Publication of joint results from cooperation betweeen IMEC Leuven, Shanghai Institute of Microsyste
Results of joint research from cooperation between IMEC Leuven, Shanghai Institute of Microsystem and Information Technology, Chinese Academy of Sciences and Suntech R&D Australia were published in Solar Energy Materials and Solar Cells, 2014, Vol 122, pages 31-39, doi: 10.1016/j.solmat.2013.11.017, see http://www.sciencedirect.com/science/article/pii/S0927024813006016.

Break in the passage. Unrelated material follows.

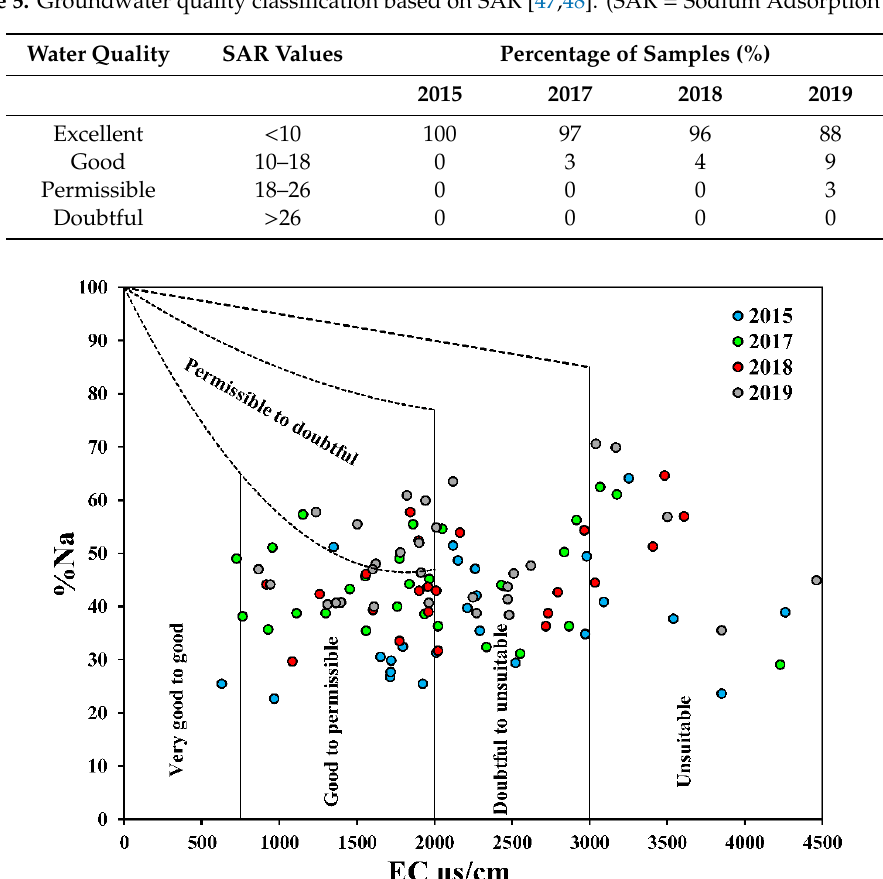
Figure 7. Classification of irrigation water quality based on EC and % Na.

The hydrogen plasma passivation of thin film polycrystalline silicon (pc-Si) was investigated in conjunction with plasma texturing process to make efficient heterojunction solar cells. The pc-Si layers were first treated using direct and remote hydrogen plasma technologies. The heterojunction solar cells were then fabricated by subsequent deposition of i/n+ a-Si:H. Hydrogenation at high temperature (610 °C) results in enhanced dissolution and diffusion of hydrogen in pc-Si by a factor of about 3 and 4, respectively, in comparison with those at low temperature (420 °C). The hydrogen atoms in the pc-Si layer mainly bond to the silicon dangling bonds and form complexes with dopant atoms. In addition, platelets defects are generated by the hydrogen plasma in the sub-surface region of pc-Si hydrogenated at 420 °C and cause higher saturation current in the space charge region whilst they form in the region deeper than 1 ?m at 610 °C. Removal of the platelets using SF6/N2O plasma post-texturing after low-temperature hydrogenation not only enhances the short circuit current but also improves the open circuit voltage and the fill factor simultaneously. Combining plasma pre-texturing with high-temperature hydrogenation, the best 2 µm-thick pc-Si heterojunction solar cell reaches an efficiency of 8.54%.